Verfassungsmäßigkeit der Absenkung der Altersgrenze auf 26 Jahre für berücksichtigungsfähige Kinder mit Vollendung des 24. Lebensjahres im Veranlagungszeitraum 2006 für den Anspruch auf Gewährung von Kindergeld

 

Leitsatz (redaktionell)

  1. Gegen die Absenkung der Altersgrenze für berücksichtigungsfähige Kinder in Berufsausbildung von 27 Jahre auf 25 Jahre durch § 32 Abs. 4 Satz 1 Nr. 2 EStG i. d. F. vom 19.7.2006 bestehen keine verfassungsrechtlichen Bedenken.
  2. Der Umstand, dass mit der Entscheidung der Studienaufnahme zugleich eine in gewisser Weise „bindende” Entscheidung für zukünftige Jahre verbunden ist, führt nicht zu einer zwingend vom Gesetzgeber zu beachtenden Schutzwürdigkeit des Vertrauens der Kindergeldberechtigten.
  3. Durch die Übergangsregelung des § 52 Abs. 40 EStG i. d. F. vom 19.7.2006 wird dem Vertrauensschutzinteresse hinreichend Rechnung getragen.
 

Normenkette

EStG § 32 Abs. 4 S. 1 Nr. 2, § 52 Abs. 40; GG Art. 3 Abs. 1, Art. 6 Abs. 1, Art. 20 Abs. 3

 

Streitjahr(e)

2006

 

Nachgehend

BFH (Urteil vom 11.04.2013; Aktenzeichen III R 68/09)

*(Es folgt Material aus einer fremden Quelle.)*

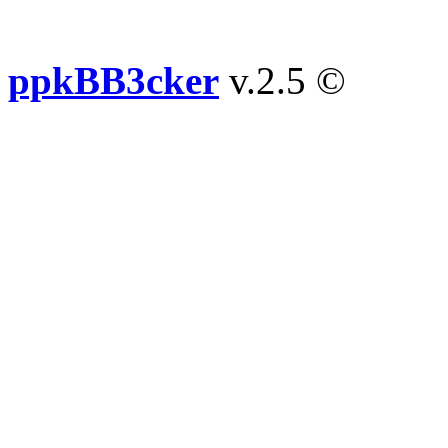
ppkBB3cker
v.2.5 ©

BFH (Urteil vom 11.04.2013; Aktenzeichen III R 68/09)

 

Tatbestand

Streitig ist, ob die Absenkung der Altersgrenze auf 26 Jahre für berücksichtigungsfähige Kinder, die im Veranlagungszeitraum 2006 das 24. Lebensjahr vollendet haben, verfassungsgemäß ist.

Der Kläger erhielt vom dem Beklagten fortlaufend Kindergeld für seine Zwillingskinder (geboren am 13.7.1982), die im Streitjahr 2008 beide noch einem Studium nachgingen und in diesem Jahr jeweils über Einkünfte und Bezüge unterhalb des Grenzbetrags verfügten.

Im Hinblick auf die Neuregelung des Kindergeldrechts hob der Beklagte mit Bescheid vom 29.10.2008 (einem Donnerstag) und gestützt auf § 70 Abs. 2 des EinkommensteuergesetzesEStG – zunächst die Festsetzung für das 1. Kind ab dem 1.8.2008, d.h. ab dem Monat nach Vollendung des 26. Lebensjahres, auf. Die Bekanntgabe erfolgte mit einfachem Brief.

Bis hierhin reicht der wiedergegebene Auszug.